- [ASSIGNED TASK] Reproduce every record precisely, leaving no line out.

--- START ---

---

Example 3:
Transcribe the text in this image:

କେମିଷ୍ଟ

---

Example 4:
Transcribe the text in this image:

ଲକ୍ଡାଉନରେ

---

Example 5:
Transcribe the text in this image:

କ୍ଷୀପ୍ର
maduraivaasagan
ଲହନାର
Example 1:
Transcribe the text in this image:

--- END ---

- [EXERCISE RESULT]
---

Example 3:
Transcribe the text in this image:

କେମିଷ୍ଟ

---

Example 4:
Transcribe the text in this image:

ଲକ୍ଡାଉନରେ

---

Example 5:
Transcribe the text in this image:

କ୍ଷୀପ୍ର
maduraivaasagan
ଲହନାର
Example 1:
Transcribe the text in this image:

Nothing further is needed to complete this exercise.